Marginals: Textile and clothing
Clothing and textiles have been the stepping stone to industrial development since the Industrial Revolution. Senegal had a well-developed formal industry inherited from the colonial era and a tradition of skilled informal tailors. However, the collapse of its overly protected and highly ineffective industrial base was triggered by increased smuggling and trade liberalization of the 1980s. Now, Senegal is unable to attract investment and outsourcing from global retail chains looking for new manufacturing hubs due to weaknesses in the investment climate and high unit labor costs.
A comparison of export-processing zones (EPZs) in Senegal and Mauritius is revealing: In short, Mauritius’ EPZ thrived while Senegal’s failed to take off for a number of reasons. First, Mauritius’ institutional environment and political commitment were much stronger than Senegal’s. Senegal’s poor infrastructure, failure to deliver incentives promptly, and inability to insulate firms from onerous labor-market regulations and union agitation undermined its EPZ. Mauritius’s success reveals the importance of improving the overall business environment rather than relying on discretionary tax and customs exemptions.
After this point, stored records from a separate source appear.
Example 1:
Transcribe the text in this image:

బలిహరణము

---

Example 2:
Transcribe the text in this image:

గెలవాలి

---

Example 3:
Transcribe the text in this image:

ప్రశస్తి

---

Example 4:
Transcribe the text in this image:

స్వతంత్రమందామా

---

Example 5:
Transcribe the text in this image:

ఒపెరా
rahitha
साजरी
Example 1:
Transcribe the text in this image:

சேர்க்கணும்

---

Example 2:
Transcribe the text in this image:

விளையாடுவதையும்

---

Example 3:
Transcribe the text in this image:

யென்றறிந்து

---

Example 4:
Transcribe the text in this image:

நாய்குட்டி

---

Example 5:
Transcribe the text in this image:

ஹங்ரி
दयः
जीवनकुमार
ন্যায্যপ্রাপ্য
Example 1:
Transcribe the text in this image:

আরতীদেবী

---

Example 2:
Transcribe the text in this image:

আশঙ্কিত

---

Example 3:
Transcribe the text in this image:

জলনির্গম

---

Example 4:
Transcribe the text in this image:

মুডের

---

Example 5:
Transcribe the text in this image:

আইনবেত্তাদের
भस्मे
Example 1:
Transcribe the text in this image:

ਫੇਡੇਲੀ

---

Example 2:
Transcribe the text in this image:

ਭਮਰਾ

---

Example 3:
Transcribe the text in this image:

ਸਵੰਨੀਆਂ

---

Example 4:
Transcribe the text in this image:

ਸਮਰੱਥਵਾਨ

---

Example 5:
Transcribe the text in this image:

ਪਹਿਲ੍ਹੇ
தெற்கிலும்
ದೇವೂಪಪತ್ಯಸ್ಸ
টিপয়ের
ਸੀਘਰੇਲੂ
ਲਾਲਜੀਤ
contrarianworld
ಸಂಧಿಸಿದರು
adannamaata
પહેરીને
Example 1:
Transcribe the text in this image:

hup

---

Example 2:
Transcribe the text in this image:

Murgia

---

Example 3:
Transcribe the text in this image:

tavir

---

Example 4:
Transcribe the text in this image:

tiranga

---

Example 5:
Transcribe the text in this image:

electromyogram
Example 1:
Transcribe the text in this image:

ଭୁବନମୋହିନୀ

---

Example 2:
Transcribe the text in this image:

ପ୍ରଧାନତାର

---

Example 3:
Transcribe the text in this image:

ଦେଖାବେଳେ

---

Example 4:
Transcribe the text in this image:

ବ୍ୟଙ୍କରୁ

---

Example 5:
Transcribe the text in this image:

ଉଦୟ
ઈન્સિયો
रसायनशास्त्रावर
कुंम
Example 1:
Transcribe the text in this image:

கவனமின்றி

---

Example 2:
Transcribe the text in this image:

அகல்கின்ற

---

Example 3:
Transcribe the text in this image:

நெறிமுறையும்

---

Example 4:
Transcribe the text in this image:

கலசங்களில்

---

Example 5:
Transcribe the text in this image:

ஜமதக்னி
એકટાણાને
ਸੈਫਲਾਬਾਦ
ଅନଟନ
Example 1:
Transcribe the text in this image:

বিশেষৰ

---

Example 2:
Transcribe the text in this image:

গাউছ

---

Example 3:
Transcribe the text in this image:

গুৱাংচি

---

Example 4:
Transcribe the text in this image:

Despite a strong comparative advantage in fishing, groundnuts, horticulture, and clothing, and substantial opportunities to upgrade and diversify within them, these industries face daunting constraints, particularly in meeting quality standards. As noted above, our research finds that the greatest returns for building economic complexity can come from addressing deficient general and sector-specific infrastructure (e.g., roads and cold storage facilities, respectively), failure to provide technical assistance to firms in meeting quality norms, poor enforcement of illegal behavior such as overfishing, and burdensome labor market regulations. Importantly, improving infrastructure and governance would also boost competitiveness of existing firms and attract new foreign and domestic investors.